[Opening Input material section]

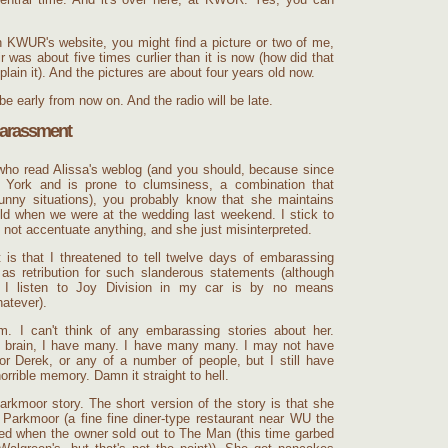
n KWUR's website, you might find a picture or two of me,
was about five times curlier than it is now (how did that
plain it). And the pictures are about four years old now.
be early from now on. And the radio will be late.
arassment
who read Alissa's weblog (and you should, because since
 York and is prone to clumsiness, a combination that
unny situations), you probably know that she maintains
 old when we were at the wedding last weekend. I stick to
d not accentuate anything, and she just misinterpreted.
 is that I threatened to tell twelve days of embarassing
 as retribution for such slanderous statements (although
t I listen to Joy Division in my car is by no means
atever).
m. I can't think of any embarassing stories about her.
brain, I have many. I have many many. I may not have
r Derek, or any of a number of people, but I still have
rible memory. Damn it straight to hell.
arkmoor story. The short version of the story is that she
 Parkmoor (a fine fine diner-type restaurant near WU the
sed when the owner sold out to The Man (this time garbed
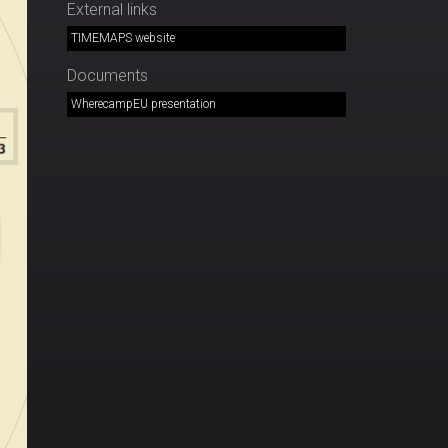
External links
TIMEMAPS website
Documents
WherecampEU presentation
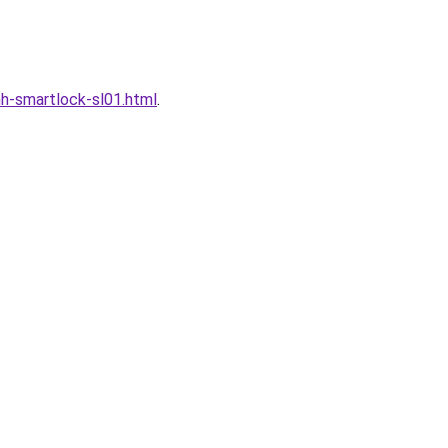
h-smartlock-sl01.html
.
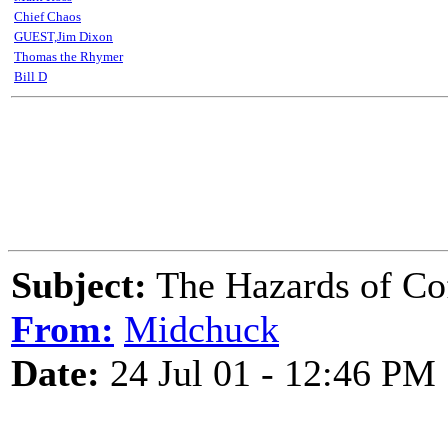
Chief Chaos
GUEST,Jim Dixon
Thomas the Rhymer
Bill D
Subject:
The Hazards of Coff
From:
Midchuck
Date:
24 Jul 01 - 12:46 PM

[Closing Input material section]

# About this task
Number of lines containing the word "embarassing" in the material above: report this figure and nothing more.

# Exercise solution
2